» WHAT THE TASK ASKS
Among the entries below, find the line with "left elbow: (353, 114)", then quote it and each following line up to and including the line with "right back paw: (407, 169)", and nothing else.

» PROVIDED MATERIAL

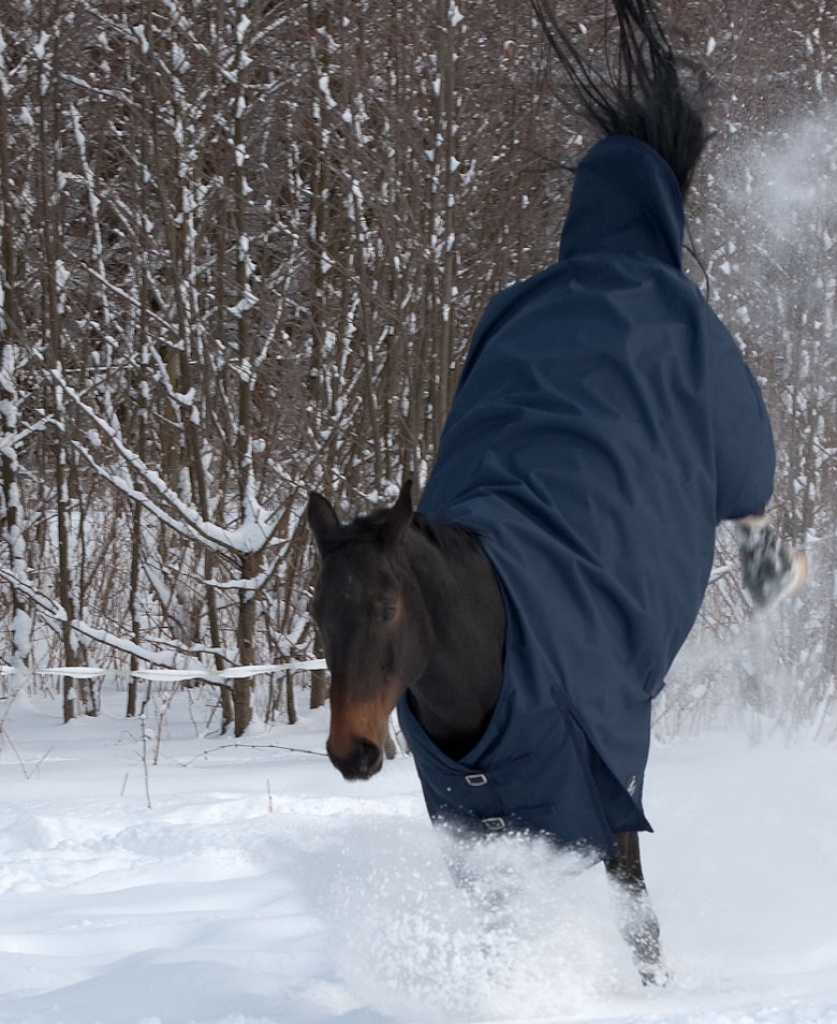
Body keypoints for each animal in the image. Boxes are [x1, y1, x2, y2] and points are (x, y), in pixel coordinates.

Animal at [306, 0, 804, 986]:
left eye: (385, 607)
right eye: (314, 613)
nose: (353, 754)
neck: (495, 663)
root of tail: (608, 257)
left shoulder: (612, 805)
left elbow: (640, 929)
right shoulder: (482, 836)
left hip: (736, 435)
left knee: (753, 503)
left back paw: (775, 574)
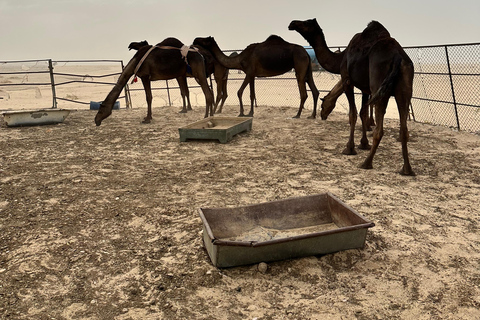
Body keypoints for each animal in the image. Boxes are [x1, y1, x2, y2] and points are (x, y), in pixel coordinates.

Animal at [288, 18, 416, 176]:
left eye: (306, 23)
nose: (292, 23)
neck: (341, 57)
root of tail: (398, 57)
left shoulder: (347, 80)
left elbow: (353, 114)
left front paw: (349, 148)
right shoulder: (366, 89)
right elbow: (363, 113)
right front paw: (363, 144)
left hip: (379, 86)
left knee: (380, 130)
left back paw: (367, 163)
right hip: (404, 91)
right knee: (404, 129)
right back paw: (407, 169)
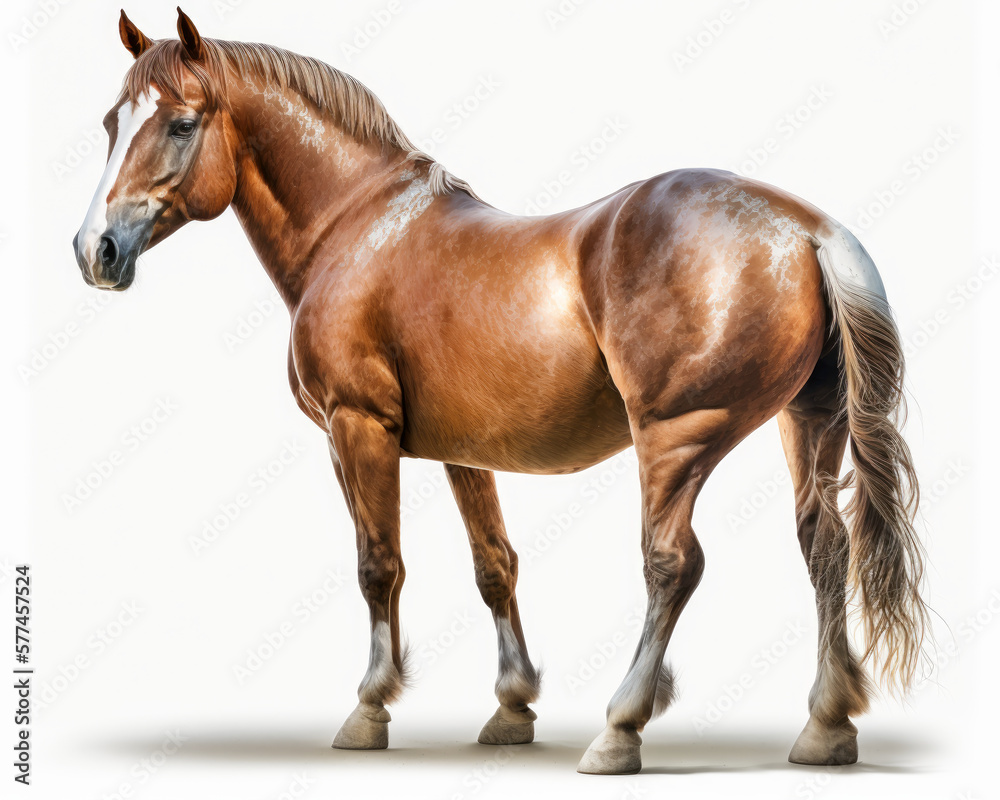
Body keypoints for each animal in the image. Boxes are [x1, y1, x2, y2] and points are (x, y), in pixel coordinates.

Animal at [72, 9, 928, 774]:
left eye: (181, 124)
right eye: (114, 121)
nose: (95, 250)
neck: (356, 228)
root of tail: (806, 228)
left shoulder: (358, 430)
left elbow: (378, 563)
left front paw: (370, 707)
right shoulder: (465, 452)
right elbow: (495, 566)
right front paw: (512, 707)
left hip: (678, 435)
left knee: (672, 564)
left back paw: (621, 728)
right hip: (807, 422)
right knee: (824, 547)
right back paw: (825, 726)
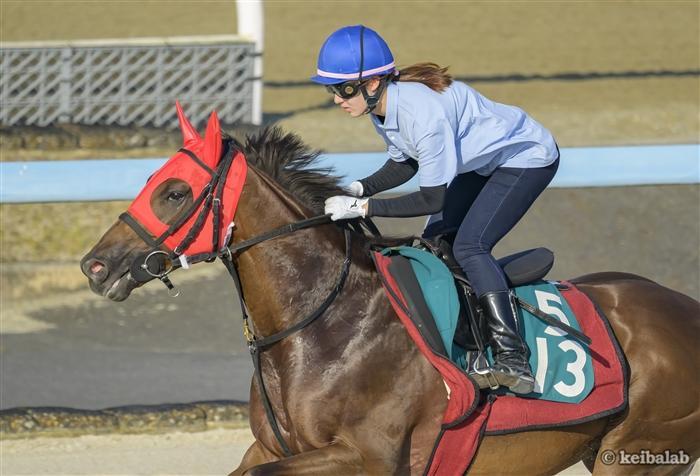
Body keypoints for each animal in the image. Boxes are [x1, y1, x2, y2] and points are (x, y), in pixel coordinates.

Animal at [82, 108, 700, 476]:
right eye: (149, 181)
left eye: (175, 192)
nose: (95, 265)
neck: (325, 327)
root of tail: (687, 310)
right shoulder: (274, 446)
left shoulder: (367, 458)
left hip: (637, 455)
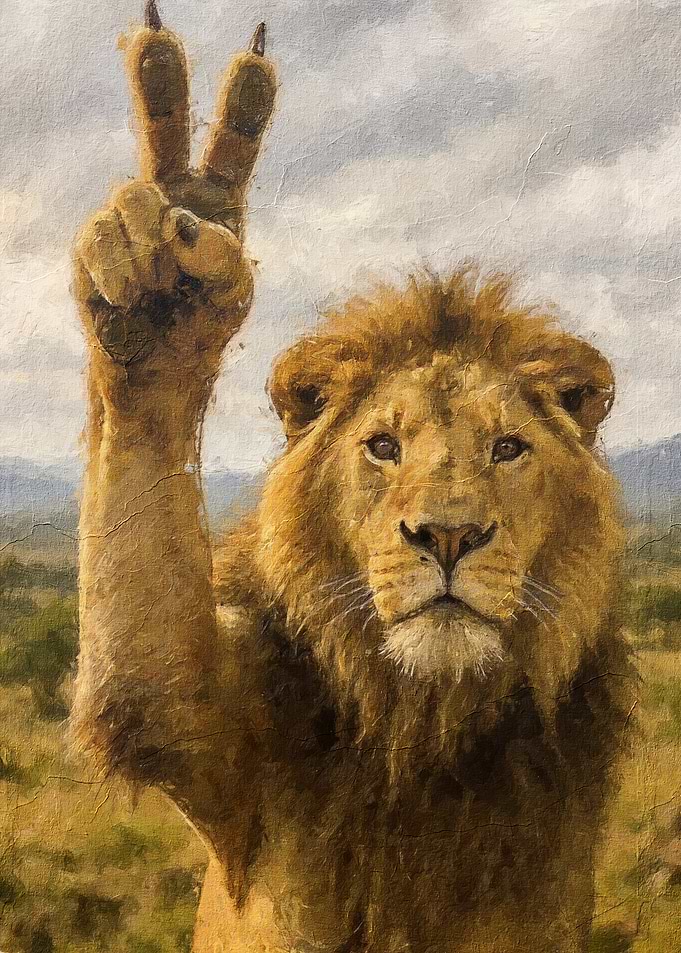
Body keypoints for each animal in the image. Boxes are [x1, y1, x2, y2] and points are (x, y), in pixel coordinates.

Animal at [71, 4, 636, 952]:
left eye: (507, 449)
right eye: (382, 447)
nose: (448, 534)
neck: (426, 726)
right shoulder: (206, 717)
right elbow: (148, 671)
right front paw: (166, 284)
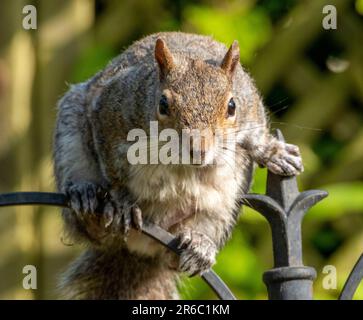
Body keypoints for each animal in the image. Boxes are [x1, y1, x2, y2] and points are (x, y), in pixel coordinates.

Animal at [53, 31, 304, 298]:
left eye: (232, 106)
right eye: (163, 104)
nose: (199, 150)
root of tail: (139, 248)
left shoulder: (250, 105)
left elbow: (256, 133)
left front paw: (274, 152)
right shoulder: (109, 112)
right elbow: (113, 167)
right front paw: (123, 203)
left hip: (223, 207)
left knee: (186, 243)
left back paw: (199, 245)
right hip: (70, 136)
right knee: (92, 229)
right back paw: (86, 196)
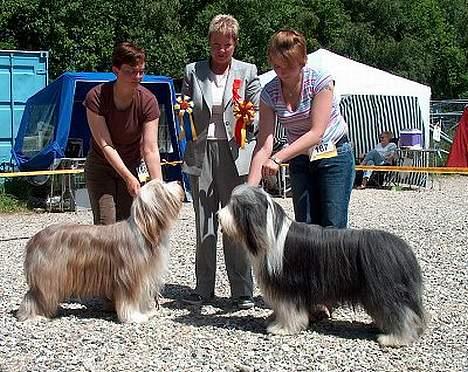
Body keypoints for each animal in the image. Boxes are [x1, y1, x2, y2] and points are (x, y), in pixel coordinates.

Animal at [15, 179, 183, 322]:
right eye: (162, 187)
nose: (179, 182)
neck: (145, 231)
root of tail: (34, 238)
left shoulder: (144, 277)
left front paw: (145, 312)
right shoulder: (130, 277)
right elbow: (130, 300)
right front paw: (134, 317)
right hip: (49, 275)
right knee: (35, 296)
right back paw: (34, 315)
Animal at [218, 185, 426, 348]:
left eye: (234, 206)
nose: (218, 216)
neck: (270, 233)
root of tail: (402, 248)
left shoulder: (288, 286)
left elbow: (289, 309)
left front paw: (282, 328)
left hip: (384, 290)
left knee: (400, 312)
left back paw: (394, 338)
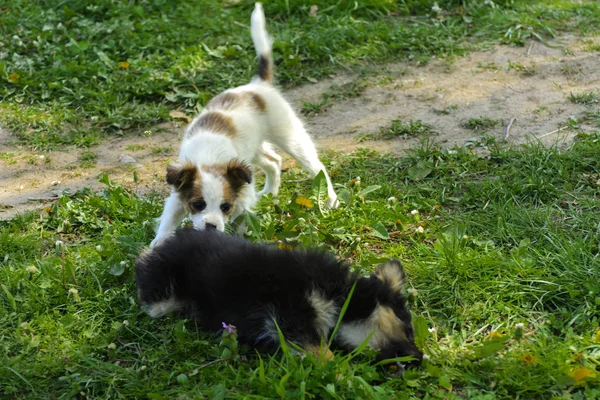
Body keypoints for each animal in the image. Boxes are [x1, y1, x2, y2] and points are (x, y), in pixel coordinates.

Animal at [136, 228, 424, 366]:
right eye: (408, 328)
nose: (420, 357)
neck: (340, 295)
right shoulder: (288, 309)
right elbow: (315, 347)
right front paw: (337, 369)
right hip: (165, 291)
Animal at [150, 2, 338, 247]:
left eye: (225, 207)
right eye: (197, 204)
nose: (211, 227)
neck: (209, 160)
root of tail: (258, 85)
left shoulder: (242, 198)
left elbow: (241, 221)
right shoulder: (177, 196)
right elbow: (168, 221)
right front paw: (158, 243)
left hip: (291, 137)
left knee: (317, 167)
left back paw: (331, 200)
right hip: (252, 151)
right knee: (274, 161)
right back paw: (269, 192)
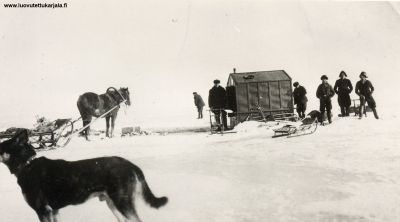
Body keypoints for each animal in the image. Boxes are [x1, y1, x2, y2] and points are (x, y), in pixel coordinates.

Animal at [0, 129, 167, 221]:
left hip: (122, 203)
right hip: (113, 204)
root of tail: (130, 164)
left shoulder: (43, 211)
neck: (27, 164)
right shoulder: (53, 211)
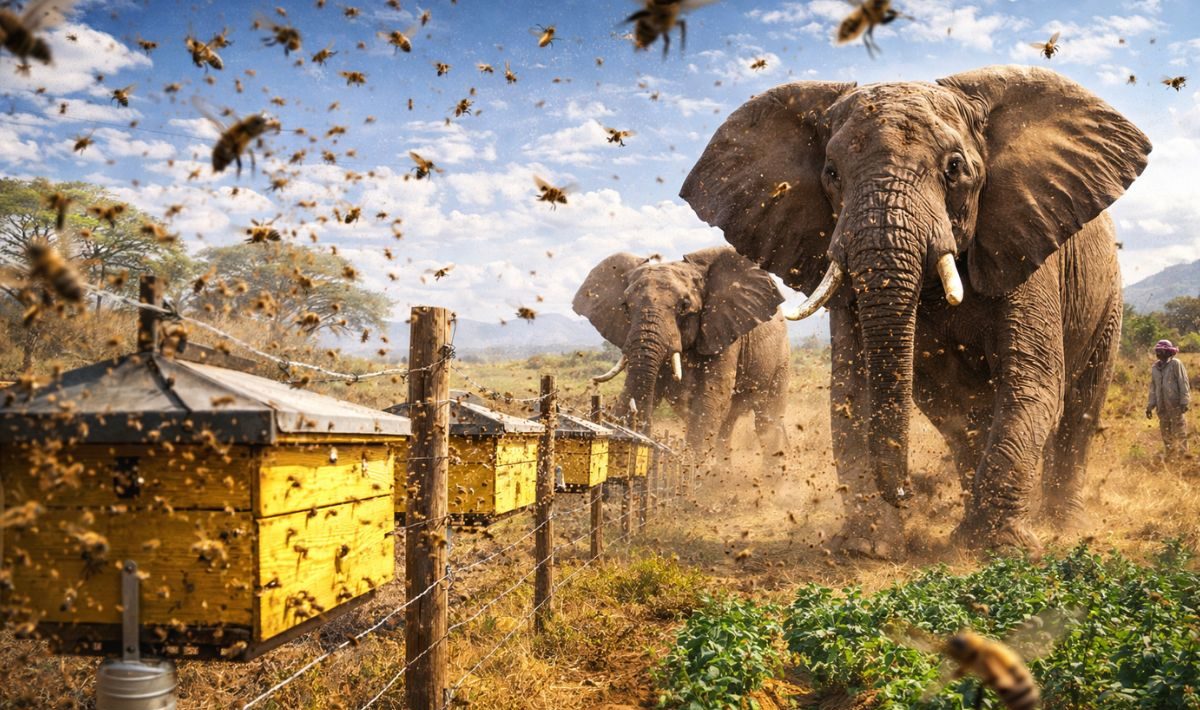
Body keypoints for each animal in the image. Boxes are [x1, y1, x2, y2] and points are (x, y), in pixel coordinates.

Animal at [572, 246, 790, 465]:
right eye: (625, 306)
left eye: (684, 306)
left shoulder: (723, 331)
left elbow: (710, 398)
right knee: (726, 426)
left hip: (781, 360)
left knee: (766, 423)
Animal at [680, 65, 1151, 556]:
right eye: (831, 173)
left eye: (954, 168)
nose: (906, 492)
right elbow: (854, 393)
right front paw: (870, 547)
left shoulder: (1027, 243)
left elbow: (1032, 383)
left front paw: (1000, 549)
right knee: (961, 415)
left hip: (1107, 302)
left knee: (1081, 407)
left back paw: (1062, 524)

» ANSWER BOX
left elbow: (353, 114)
left front paw: (349, 148)
right shoulder: (366, 89)
right elbow: (363, 113)
right front paw: (363, 144)
left hip: (379, 86)
left knee: (380, 130)
left back paw: (367, 163)
right hip: (404, 91)
right knee: (404, 129)
right back paw: (407, 169)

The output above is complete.